Task to carry out:
Copy out, from the entries below, each line that holds the string "linecap".

Working data:
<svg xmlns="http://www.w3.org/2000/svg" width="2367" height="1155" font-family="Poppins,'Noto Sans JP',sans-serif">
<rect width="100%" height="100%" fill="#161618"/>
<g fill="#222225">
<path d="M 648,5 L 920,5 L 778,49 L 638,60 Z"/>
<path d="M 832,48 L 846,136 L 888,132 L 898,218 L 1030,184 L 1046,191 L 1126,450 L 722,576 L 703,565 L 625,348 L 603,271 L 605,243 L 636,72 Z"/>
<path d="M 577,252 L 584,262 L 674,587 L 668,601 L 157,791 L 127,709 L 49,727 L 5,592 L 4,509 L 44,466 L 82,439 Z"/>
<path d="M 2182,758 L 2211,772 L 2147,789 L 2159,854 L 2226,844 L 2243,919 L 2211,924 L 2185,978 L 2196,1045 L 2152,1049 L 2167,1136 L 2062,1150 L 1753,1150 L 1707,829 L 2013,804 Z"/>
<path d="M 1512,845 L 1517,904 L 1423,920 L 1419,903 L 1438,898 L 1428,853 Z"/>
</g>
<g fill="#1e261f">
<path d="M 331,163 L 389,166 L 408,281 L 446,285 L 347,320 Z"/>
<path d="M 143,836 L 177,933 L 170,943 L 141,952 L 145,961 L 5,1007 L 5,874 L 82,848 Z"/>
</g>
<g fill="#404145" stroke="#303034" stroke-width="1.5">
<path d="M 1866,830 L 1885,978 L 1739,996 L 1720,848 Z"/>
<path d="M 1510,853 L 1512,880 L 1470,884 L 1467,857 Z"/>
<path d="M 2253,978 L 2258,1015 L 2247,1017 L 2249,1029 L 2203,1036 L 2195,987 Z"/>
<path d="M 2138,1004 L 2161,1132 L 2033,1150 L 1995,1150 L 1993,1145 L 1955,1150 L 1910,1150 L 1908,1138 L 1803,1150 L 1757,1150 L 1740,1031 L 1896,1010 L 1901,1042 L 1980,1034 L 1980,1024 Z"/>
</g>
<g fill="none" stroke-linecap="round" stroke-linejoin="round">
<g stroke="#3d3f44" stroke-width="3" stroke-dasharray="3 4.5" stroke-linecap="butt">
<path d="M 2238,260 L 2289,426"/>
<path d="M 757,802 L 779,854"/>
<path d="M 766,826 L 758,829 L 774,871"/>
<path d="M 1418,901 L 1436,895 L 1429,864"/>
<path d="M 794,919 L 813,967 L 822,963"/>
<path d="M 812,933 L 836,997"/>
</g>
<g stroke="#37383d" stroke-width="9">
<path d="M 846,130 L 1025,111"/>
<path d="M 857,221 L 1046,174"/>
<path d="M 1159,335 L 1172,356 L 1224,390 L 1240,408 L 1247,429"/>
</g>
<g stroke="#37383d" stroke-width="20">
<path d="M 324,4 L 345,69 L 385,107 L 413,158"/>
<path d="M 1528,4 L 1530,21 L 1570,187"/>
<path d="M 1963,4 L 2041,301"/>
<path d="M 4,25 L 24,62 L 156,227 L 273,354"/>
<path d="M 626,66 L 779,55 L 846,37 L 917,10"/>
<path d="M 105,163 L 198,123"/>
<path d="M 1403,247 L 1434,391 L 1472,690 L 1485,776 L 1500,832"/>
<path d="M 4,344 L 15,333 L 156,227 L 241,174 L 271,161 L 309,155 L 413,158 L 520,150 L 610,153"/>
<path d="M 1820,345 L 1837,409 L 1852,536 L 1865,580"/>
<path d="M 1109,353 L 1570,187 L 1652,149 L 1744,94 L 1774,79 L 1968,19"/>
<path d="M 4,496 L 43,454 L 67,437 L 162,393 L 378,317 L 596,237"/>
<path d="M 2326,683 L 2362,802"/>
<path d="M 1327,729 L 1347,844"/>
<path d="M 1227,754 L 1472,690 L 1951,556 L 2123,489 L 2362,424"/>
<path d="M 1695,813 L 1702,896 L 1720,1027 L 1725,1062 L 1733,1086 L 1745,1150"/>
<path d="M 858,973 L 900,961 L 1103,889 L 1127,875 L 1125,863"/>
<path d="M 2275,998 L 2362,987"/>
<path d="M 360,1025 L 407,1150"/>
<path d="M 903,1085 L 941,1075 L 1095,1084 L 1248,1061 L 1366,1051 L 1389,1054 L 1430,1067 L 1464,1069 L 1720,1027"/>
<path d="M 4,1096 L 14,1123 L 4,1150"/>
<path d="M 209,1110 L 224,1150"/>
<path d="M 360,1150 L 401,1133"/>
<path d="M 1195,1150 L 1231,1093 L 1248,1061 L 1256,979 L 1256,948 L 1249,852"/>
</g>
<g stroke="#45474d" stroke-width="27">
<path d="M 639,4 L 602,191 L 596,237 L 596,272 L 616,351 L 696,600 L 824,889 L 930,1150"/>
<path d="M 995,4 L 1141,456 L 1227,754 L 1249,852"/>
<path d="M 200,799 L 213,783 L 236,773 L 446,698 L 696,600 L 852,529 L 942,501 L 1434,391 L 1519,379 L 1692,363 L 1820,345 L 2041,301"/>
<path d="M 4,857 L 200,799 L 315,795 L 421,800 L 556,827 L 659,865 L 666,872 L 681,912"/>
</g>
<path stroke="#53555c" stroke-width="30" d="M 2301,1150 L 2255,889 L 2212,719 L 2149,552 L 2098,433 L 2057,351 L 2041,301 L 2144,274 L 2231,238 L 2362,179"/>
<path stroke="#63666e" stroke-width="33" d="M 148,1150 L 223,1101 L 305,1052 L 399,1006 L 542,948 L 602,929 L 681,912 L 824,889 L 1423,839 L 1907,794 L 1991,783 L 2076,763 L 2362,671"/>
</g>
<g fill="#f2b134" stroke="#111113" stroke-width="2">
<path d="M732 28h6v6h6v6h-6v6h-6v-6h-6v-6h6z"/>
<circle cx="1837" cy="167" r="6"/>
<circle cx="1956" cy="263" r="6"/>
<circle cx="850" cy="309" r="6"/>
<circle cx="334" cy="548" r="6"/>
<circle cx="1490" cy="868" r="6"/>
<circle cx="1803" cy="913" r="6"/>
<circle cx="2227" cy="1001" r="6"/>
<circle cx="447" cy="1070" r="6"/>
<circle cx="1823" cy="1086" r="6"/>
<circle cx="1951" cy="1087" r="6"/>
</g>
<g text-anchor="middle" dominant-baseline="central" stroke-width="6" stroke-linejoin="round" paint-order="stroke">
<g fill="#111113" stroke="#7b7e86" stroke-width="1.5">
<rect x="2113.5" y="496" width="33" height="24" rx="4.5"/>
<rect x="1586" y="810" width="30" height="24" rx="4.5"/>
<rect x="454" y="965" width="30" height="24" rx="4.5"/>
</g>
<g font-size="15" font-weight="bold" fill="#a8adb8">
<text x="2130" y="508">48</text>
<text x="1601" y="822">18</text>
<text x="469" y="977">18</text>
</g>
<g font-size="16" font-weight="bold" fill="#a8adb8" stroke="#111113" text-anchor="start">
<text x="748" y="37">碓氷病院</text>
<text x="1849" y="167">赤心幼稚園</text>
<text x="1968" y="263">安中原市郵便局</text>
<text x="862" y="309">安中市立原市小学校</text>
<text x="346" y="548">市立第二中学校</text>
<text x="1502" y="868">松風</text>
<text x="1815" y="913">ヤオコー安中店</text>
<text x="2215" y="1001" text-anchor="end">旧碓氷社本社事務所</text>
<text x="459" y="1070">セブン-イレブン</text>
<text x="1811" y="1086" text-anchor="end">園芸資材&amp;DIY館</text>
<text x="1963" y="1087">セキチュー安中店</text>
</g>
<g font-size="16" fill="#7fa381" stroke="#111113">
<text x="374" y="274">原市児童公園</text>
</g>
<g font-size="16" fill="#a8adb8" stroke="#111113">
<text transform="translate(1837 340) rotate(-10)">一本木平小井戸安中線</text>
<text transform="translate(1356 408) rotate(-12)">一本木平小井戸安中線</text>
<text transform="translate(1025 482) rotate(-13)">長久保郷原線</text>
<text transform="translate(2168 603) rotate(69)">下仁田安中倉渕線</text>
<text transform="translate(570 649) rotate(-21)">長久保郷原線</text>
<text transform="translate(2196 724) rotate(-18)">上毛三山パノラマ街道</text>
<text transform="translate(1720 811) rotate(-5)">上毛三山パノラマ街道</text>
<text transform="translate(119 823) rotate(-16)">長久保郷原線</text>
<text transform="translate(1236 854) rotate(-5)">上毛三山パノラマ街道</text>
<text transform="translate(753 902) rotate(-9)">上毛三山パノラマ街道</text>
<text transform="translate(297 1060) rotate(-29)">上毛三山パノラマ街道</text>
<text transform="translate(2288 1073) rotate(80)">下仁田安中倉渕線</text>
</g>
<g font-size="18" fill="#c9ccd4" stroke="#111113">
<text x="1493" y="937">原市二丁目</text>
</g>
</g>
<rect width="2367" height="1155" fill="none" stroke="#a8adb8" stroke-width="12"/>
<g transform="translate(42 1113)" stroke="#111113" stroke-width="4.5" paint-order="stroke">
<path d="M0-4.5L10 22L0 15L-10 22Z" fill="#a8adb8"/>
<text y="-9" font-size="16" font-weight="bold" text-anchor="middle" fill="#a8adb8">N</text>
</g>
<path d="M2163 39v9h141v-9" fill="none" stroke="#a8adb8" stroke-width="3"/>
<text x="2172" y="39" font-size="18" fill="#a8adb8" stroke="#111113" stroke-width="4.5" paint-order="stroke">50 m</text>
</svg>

Result:
<g fill="none" stroke-linecap="round" stroke-linejoin="round">
<g stroke="#3d3f44" stroke-width="3" stroke-dasharray="3 4.5" stroke-linecap="butt">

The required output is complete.